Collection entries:
--- START ---

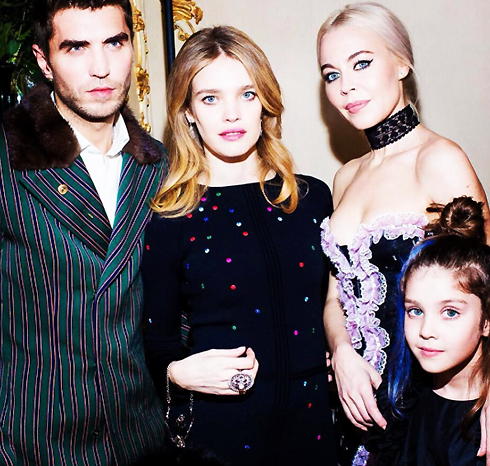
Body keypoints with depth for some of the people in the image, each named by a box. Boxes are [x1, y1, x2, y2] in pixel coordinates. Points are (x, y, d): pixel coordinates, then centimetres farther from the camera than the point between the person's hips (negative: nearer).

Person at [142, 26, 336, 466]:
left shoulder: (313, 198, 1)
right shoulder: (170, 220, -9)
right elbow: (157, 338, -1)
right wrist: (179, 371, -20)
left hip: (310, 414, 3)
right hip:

--- END ---

§ Work instruction
Copy out the text of the records above word for word, leaving out the pictures.

§ Solution
Body keypoints with depth for some of the people in the image, each named by a box. Boxes are [x1, y1, x2, y2] in pixel coordinates. Points are (x, y, d): pixel coordinates, then centimetres farther from the camera than the point between the person's hips (negative: nearer).

Person at [142, 26, 336, 466]:
left shoulder: (313, 198, 1)
right shoulder: (170, 220, -9)
right elbow: (157, 338, -1)
right wrist: (179, 371, -20)
left hip: (310, 414, 3)
right hip:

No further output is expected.